The equation |z - 12| + |z - 5i| = 13 represents the sum of the distances from the complex number z to two fixed points in the complex plane: 12 (on the real number axis) and 5i (on the imaginary number axis).
Here's how to solve for the smallest possible value of ∣z∣ (which represents the distance from the origin):
Triangle Inequality: The sum of the lengths of any two sides of a triangle must be greater than the absolute value of the difference of the remaining side length.
In this case, consider a triangle formed by points z, 12, and 5i.
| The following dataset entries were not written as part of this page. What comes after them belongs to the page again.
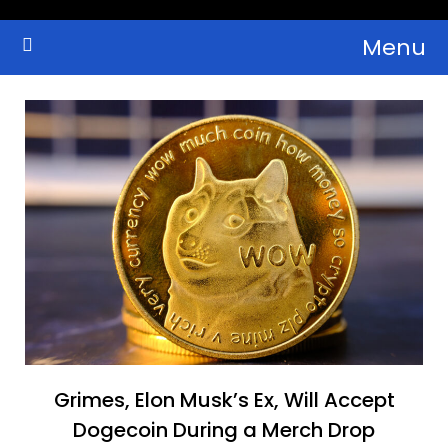
Skip
Menu
to
Crypto Wallets, News, Reviews and Guides
Cryptocurrency Bulletin
content
Grimes, Elon Musk’s Ex, Will Accept
Dogecoin During a Merch Drop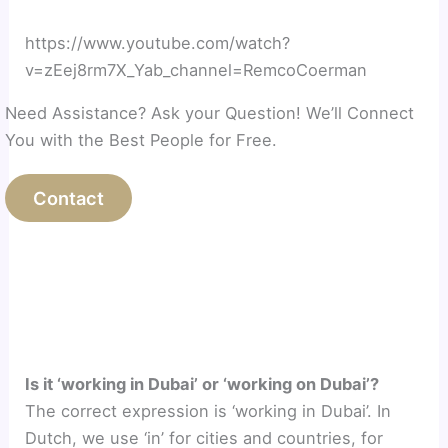
https://www.youtube.com/watch?
v=zEej8rm7X_Yab_channel=RemcoCoerman
Need Assistance? Ask your Question! We’ll Connect
You with the Best People for Free.
Contact
Is it ‘working in Dubai’ or ‘working on Dubai’?
The correct expression is ‘working in Dubai’. In
Dutch, we use ‘in’ for cities and countries, for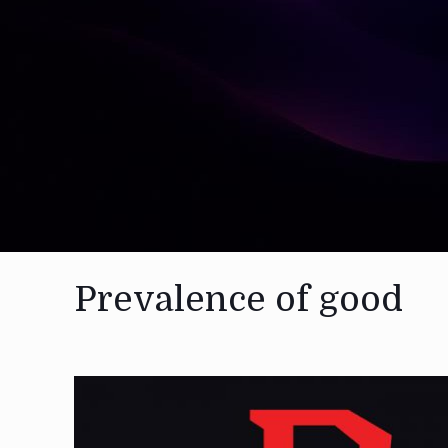
Prevalence of good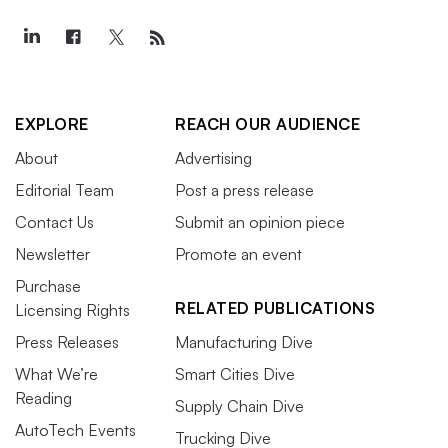
EXPLORE
REACH OUR AUDIENCE
About
Advertising
Editorial Team
Post a press release
Contact Us
Submit an opinion piece
Newsletter
Promote an event
Purchase
RELATED PUBLICATIONS
Licensing Rights
Press Releases
Manufacturing Dive
What We’re
Smart Cities Dive
Reading
Supply Chain Dive
AutoTech Events
Trucking Dive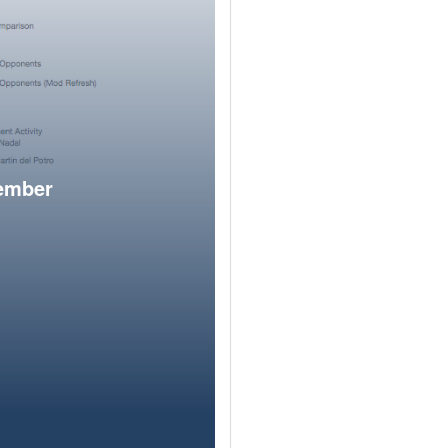
member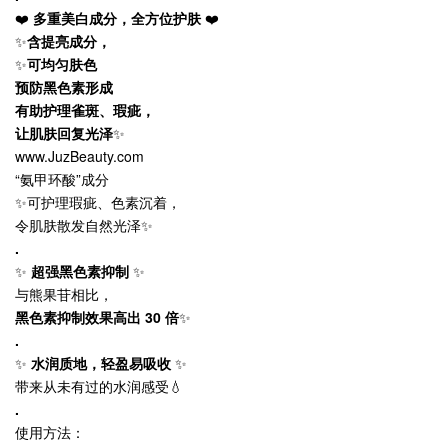
❤️
多重美白成分，全方位护肤
❤️
✨
含提亮成分，
✨
可均匀肤色
预防黑色素形成
有助护理雀斑、瑕疵，
让肌肤回复光泽
✨
www.JuzBeauty.com
“氨甲环酸”成分
✨可护理瑕疵、色素沉着，
令肌肤散发自然光泽✨
.
✨
超强黑色素抑制
✨
与熊果苷相比，
黑色素抑制效果高出 30 倍
✨
.
✨
水润质地，轻盈易吸收
✨
带来从未有过的水润感受💧
.
使用方法：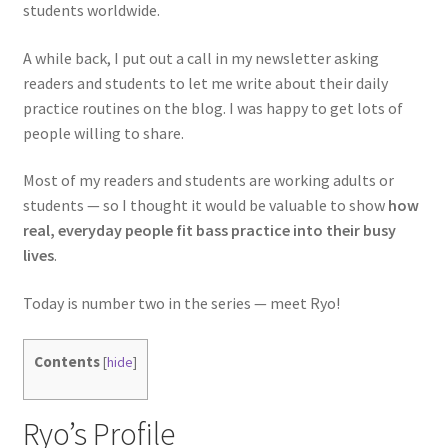
students worldwide.
A while back, I put out a call in my newsletter asking
readers and students to let me write about their daily
practice routines on the blog. I was happy to get lots of
people willing to share.
Most of my readers and students are working adults or
students — so I thought it would be valuable to show
how
real, everyday people fit bass practice into their busy
lives
.
Today is number two in the series — meet Ryo!
Contents
[
hide
]
Ryo’s Profile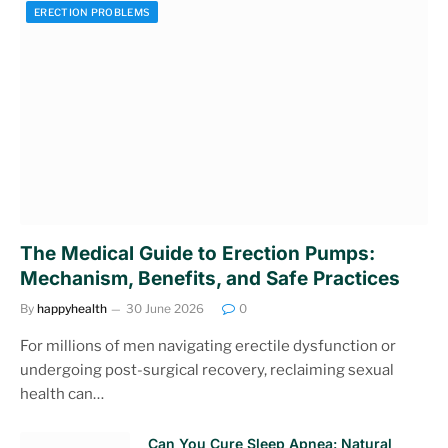
ERECTION PROBLEMS
The Medical Guide to Erection Pumps:
Mechanism, Benefits, and Safe Practices
By
happyhealth
30 June 2026
0
For millions of men navigating erectile dysfunction or
undergoing post-surgical recovery, reclaiming sexual
health can…
Can You Cure Sleep Apnea: Natural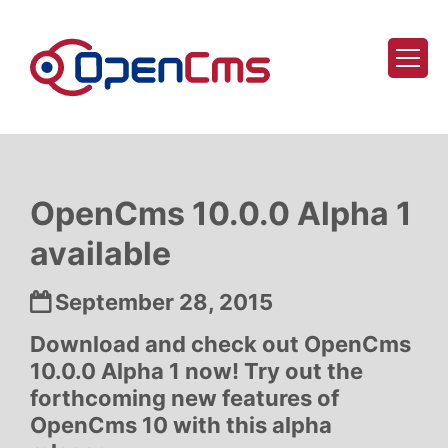
Skip to content
OpenCms 10.0.0 Alpha 1
available
Date:
September 28, 2015
Download and check out OpenCms
10.0.0 Alpha 1 now! Try out the
forthcoming new features of
OpenCms 10 with this alpha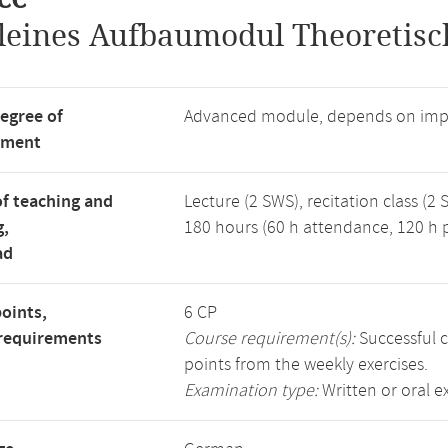
leines Aufbaumodul Theoretisc
degree of
Advanced module, depends on imp
tment
f teaching and
Lecture (2 SWS), recitation class (2 
g,
180 hours (60 h attendance, 120 h p
ad
points,
6 CP
requirements
Course requirement(s):
Successful c
points from the weekly exercises.
Examination type:
Written or oral 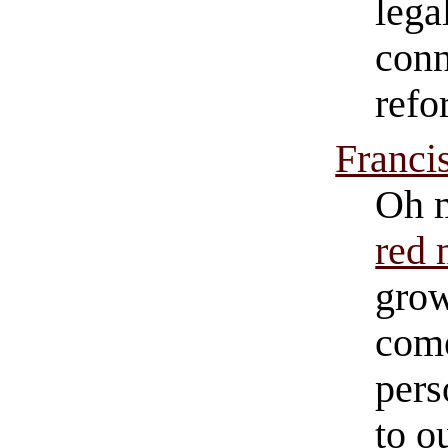
lega
conn
refo
Franci
Oh m
red 
grow
come
pers
to o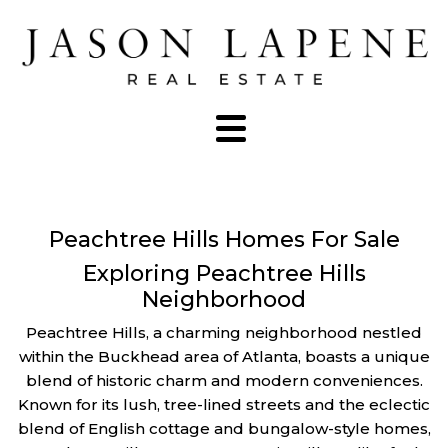
Peachtree Hills Homes For Sale
Exploring Peachtree Hills
Neighborhood
Peachtree Hills, a charming neighborhood nestled
within the Buckhead area of Atlanta, boasts a unique
blend of historic charm and modern conveniences.
Known for its lush, tree-lined streets and the eclectic
blend of English cottage and bungalow-style homes,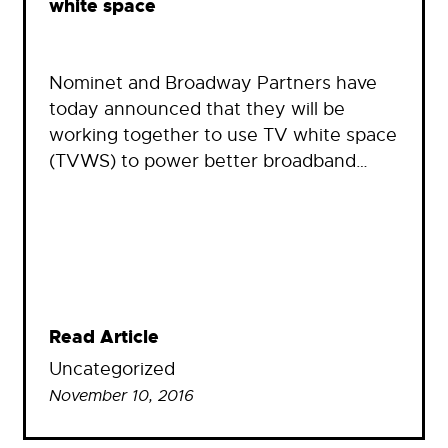
white space
Nominet and Broadway Partners have
today announced that they will be
working together to use TV white space
(TVWS) to power better broadband…
Read Article
Uncategorized
November 10, 2016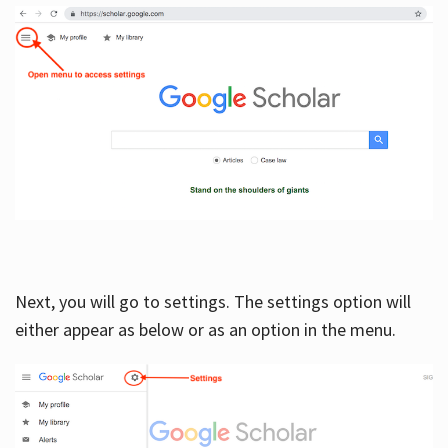
Next, you will go to settings. The settings option will
either appear as below or as an option in the menu.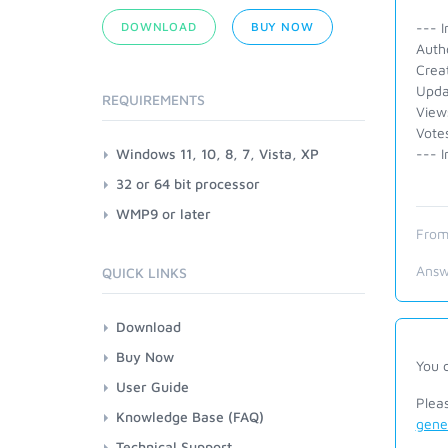
DOWNLOAD
BUY NOW
--- I
Auth
Crea
Upda
REQUIREMENTS
View
Vote
Windows 11, 10, 8, 7, Vista, XP
--- I
32 or 64 bit processor
WMP9 or later
From
Answ
QUICK LINKS
Download
Buy Now
You 
User Guide
Plea
Knowledge Base (FAQ)
gene
Technical Support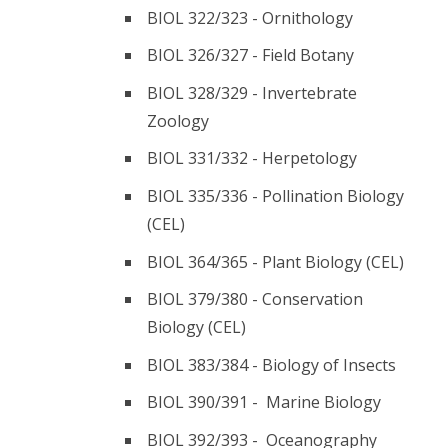
BIOL 322/323 - Ornithology
BIOL 326/327 - Field Botany
BIOL 328/329 - Invertebrate
Zoology
BIOL 331/332 - Herpetology
BIOL 335/336 - Pollination Biology
(CEL)
BIOL 364/365 - Plant Biology (CEL)
BIOL 379/380 - Conservation
Biology (CEL)
BIOL 383/384 - Biology of Insects
BIOL 390/391 - Marine Biology
BIOL 392/393 - Oceanography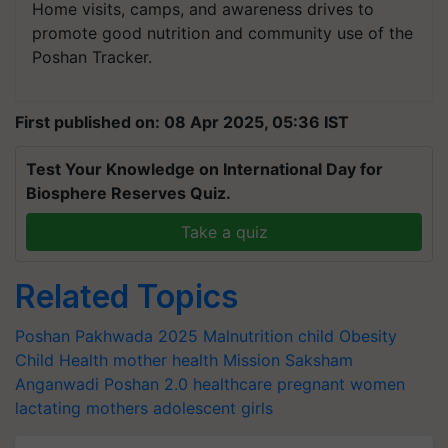
Home visits, camps, and awareness drives to
promote good nutrition and community use of the
Poshan Tracker.
First published on: 08 Apr 2025, 05:36 IST
Test Your Knowledge on International Day for
Biosphere Reserves Quiz.
Take a quiz
Related Topics
Poshan Pakhwada 2025
Malnutrition
child Obesity
Child Health
mother health
Mission Saksham
Anganwadi
Poshan 2.0
healthcare
pregnant women
lactating mothers
adolescent girls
Applying the triangle inequality:
First inequality: |z - 12| + |5i - z| >= |12 - (5i)|
Second inequality: |z - 5i| + |12 - z| >= |5i - 12|
Since both sides of the original equation |z - 12| + |z - 5i| = 13 are positive, we can rewrite it as:
|z - 12| + |z - 5i| = 13
Simplifying the inequalities:
First inequality:
|12 - (5i)| = |-12 + 5i| = sqrt(12^2 + 5^2) = 13 (using the distance formula)
Therefore, |z - 12| + |z - 5i| >= 13 (which is the same as the original equation)
Second inequality:
|5i - 12| = |-12 - 5i| = sqrt((-12)^2 + (-5)^2) = 13 (using the distance formula)
Therefore, |z - 5i| + |12 - z| >= 13
Smallest possible value of |z|:
Since both inequalities we derived involve |z|, the smallest possible value of |z| will occur when both inequalities become equalities.
This means that triangle z - 12 - 5i must be an isosceles triangle with base 12−(−5i)=12+5i and both legs having the same length as ∣z∣.
In other words, point z must be equidistant to both 12 and 5i.
Finding the midpoint:
The midpoint of the line segment connecting 12 and 5i is:
Midpoint = [(12 + 0i) + (0 + 5i)] / 2 = (6 + 2.5i)
Therefore, for the smallest possible value of ∣z∣, point z must coincide with the midpoint, which is (6+2.5i).
Conclusion: The smallest possible value of ∣z∣ is the distance between the origin and the midpoint (6+2.5i), which can be found using the distance formula:
|z| = sqrt(6^2 + (2.5)^2) = sqrt(41)
Therefore, the smallest possible value of z is 6+2.5i.